This article is addressed to clients and groups considering restructuring and aims to clarify one of the key obstacles in restructuring involving Cypriot companies, by explaining which structures are permitted and which structures are prohibited by section 28 of the companies law, Cap 113 (the Companies Law).

Section 28 of the Companies Law is essential to consider when contemplating a restructuring, as the prohibition it contains on certain persons' membership in Cypriot companies1 may impact the restructuring decisions of our clients.

Section 28 of the Companies Law restricts the ability of some companies to hold shares in their holding companies. This section states that "...a body corporate2 cannot be a member of a company3 which is its holding company4, and any allotment or transfer of shares in a company to its subsidiary5 shall be void." We shall refer to this section in the remainder of this article as either "section 28", or the "Prohibition".

Before contemplating whether a structure falls within the Prohibition as shown within the examples below, one must consider whether the companies within the structure constitute a holding company and subsidiary within the meaning of the Companies Law. If the companies within the structure do not constitute a holding company and a subsidiary, the Prohibition will not be applicable.

For the purpose of the examples we have used a BVI body corporate and a Cypriot company, however the BVI body corporate used in the examples can be replaced by any foreign body corporate.

Prohibited structure: Cypriot company (CyCo) is the holding company of a BVI body corporate (BVICo)

In the scenario above we consider a CyCo which is the holding company of the BVICo. The BVICo proposes to acquire shares in the CyCo. This situation would fall within the Prohibition, as the acquisition of CyCo shares by the BVICo would amount to the body corporate acquiring shares in a Cypriot company which is its holding company and any allotment or transfer of the CyCo shares to the BVICo would be void.

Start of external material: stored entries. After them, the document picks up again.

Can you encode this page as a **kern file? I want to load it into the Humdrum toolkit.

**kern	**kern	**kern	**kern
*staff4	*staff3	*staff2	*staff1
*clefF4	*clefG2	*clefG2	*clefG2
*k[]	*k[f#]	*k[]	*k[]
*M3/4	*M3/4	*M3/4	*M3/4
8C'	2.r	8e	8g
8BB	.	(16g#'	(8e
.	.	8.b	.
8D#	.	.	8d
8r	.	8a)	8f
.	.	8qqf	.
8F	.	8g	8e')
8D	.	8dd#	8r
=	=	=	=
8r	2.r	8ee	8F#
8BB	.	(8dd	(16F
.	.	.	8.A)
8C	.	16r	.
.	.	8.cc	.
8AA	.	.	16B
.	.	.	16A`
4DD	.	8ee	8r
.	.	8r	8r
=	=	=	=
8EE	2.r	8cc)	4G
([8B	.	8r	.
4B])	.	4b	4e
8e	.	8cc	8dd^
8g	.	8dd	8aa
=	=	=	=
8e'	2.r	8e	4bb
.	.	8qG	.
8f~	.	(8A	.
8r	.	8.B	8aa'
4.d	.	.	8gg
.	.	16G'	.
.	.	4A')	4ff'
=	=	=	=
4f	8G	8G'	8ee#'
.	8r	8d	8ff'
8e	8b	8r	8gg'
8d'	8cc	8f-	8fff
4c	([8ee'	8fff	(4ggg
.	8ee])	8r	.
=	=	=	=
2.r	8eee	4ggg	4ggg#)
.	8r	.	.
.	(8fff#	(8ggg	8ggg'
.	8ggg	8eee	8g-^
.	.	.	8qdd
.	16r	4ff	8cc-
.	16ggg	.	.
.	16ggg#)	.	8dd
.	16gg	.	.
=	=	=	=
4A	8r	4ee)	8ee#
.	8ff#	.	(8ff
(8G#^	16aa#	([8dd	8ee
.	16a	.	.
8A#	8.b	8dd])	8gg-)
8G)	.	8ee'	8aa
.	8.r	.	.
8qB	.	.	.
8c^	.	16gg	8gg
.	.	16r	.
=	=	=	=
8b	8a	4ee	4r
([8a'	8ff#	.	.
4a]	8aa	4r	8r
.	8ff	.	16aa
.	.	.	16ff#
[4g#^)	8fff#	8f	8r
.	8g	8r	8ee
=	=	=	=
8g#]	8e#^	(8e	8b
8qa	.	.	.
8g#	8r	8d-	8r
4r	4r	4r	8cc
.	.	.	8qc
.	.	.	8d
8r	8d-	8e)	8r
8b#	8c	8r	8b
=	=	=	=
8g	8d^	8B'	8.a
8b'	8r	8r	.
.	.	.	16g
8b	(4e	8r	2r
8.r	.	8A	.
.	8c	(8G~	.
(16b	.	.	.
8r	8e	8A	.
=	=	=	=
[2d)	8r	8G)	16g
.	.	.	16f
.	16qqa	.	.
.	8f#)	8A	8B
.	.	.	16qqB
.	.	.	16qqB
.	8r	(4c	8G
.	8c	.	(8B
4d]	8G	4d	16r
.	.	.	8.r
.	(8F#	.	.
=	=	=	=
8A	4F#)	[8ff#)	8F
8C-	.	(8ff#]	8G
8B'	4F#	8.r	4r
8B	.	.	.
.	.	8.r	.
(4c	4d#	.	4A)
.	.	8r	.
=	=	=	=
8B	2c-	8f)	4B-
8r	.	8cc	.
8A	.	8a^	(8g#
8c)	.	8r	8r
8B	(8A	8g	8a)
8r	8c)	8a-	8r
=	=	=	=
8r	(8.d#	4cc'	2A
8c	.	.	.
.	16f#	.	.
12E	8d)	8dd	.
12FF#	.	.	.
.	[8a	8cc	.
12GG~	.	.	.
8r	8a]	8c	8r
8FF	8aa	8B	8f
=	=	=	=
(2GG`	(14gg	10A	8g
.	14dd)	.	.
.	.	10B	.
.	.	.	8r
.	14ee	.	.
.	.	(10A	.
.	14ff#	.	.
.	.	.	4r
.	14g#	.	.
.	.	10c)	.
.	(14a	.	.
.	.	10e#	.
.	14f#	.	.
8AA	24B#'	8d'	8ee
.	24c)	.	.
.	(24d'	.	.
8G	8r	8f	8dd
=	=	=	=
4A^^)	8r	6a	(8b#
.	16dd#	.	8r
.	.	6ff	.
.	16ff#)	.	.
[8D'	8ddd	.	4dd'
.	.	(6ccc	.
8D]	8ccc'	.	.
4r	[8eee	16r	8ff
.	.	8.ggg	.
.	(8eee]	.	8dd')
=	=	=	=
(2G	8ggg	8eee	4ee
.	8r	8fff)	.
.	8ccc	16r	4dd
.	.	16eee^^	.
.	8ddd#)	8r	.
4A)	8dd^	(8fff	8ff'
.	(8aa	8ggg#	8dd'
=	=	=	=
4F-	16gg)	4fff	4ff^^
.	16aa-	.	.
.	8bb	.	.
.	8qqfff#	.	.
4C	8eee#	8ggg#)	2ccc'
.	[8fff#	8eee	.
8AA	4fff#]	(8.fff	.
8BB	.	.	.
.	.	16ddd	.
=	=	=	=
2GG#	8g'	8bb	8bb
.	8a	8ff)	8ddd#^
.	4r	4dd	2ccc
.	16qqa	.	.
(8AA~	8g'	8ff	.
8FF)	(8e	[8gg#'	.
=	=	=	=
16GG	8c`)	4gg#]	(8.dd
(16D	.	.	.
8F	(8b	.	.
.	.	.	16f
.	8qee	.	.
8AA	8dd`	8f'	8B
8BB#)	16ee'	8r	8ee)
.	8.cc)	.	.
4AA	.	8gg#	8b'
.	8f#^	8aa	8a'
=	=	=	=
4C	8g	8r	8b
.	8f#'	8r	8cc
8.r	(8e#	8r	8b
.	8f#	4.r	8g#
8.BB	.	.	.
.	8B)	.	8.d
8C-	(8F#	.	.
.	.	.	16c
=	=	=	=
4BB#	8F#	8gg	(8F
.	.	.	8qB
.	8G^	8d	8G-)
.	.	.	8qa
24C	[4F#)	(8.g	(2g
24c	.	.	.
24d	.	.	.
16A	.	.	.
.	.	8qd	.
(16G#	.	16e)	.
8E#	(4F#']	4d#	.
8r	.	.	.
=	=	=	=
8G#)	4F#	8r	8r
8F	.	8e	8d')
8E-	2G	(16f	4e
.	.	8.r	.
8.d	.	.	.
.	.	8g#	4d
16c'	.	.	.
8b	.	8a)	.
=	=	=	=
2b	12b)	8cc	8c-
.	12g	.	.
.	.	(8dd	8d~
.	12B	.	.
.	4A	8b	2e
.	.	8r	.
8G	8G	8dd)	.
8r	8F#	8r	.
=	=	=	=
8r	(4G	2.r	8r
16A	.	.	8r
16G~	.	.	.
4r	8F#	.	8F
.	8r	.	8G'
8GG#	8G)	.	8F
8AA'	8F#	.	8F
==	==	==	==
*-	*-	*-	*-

BVICo is the holding company of CyCo

In the scenario above we consider a BVICo which is the holding company of the CyCo. The CyCo proposes to acquire shares in the BVICo. This situation would not fall within the Prohibition and is permitted, as the acquisition of BVICo shares by the CyCo does not amount to a body corporate acquiring shares in a Cypriot company which is its holding company. Had the CyCo been acquiring shares in a Cypriot company, the Prohibition would have applied.

Exceptions

There are a number of exceptions to the Prohibition contained in Companies Law, for example, the provisions allowing public companies to purchase their own shares in section 57A either directly or through a person acting in his own name on behalf of the company, the rules for a body corporate to acquire shares in a public company in section 57F and the exceptions contained in section 28, applicable when trustee companies/nominees are involved in the structure. As our focus is on private companies, we will explore the exceptions contained in section 28, which are as follows:

  1. The Prohibition will not apply where the subsidiary will acquire its holding company's shares in its capacity as a personal representative/trustee, provided that (i) the holding company or a subsidiary thereof is not beneficially interested under the trust; and (ii) the holding company or subsidiary thereof is not interested only by way of security for the purposes of a transaction which it has entered into in the ordinary course of its business involving the lending of money.
  2. If a subsidiary was already a member of its holding company prior to the Companies Law coming into force, it may continue to be a member, however it will have no right to vote at a general meeting of the holding company, nor a meeting of any class of members of the holding company.

For the sake of clarity, although exception 1 above allows the subsidiary to acquire shares in its holding company as a personal representative or trustee for a person other than its holding company or a subsidiary thereof, it would be prohibited for a nominee of the subsidiary to acquire shares in the holding company on the subsidiary's behalf if such acquisition by the subsidiary would fall within the Prohibition as per the examples above.

Conclusion

Therefore, when considering whether your subsidiary may acquire shares in its holding company you must consider:

  1. whether you have a structure, the entities in which, fall within the definitions of 'subsidiary' and 'holding company'; if yes,
  2. whether your structure is a permitted structure, or whether it is captured by the Prohibition; and if so,
  3. whether your structure falls within the exceptions discussed above and thus may be permitted.

Footnotes

1In this article we have considered private limited companies only. For information on the restrictions placed on public companies, please contact the authors.

2 "Body corporate" is reference to any legal person, whether a Cypriot company or a foreign legal entity.

3 "company" is reference to a Cypriot company.

4 "holding company" is reference to a body corporate which shall be deemed to be another's holding company if, but only if, that other is its subsidiary.

5 "subsidiary" is reference to a body corporate which, is the subsidiary of another (for the purpose of this definition defined as the "TopCo"), only if:

1. The TopCo is either:

(a) a member of the body corporate and controls the composition of its board of directors; or

(b) holds the majority of the voting rights in the body corporate; or

(c) is a member of it and holds the majority of voting rights of its members by virtue of an agreement concluded with its other members.

2. The first mentioned body corporate is a subsidiary of any body corporate which is the TopCo's subsidiary.

The content of this article is intended to provide a general guide to the subject matter. Specialist advice should be sought about your specific circumstances.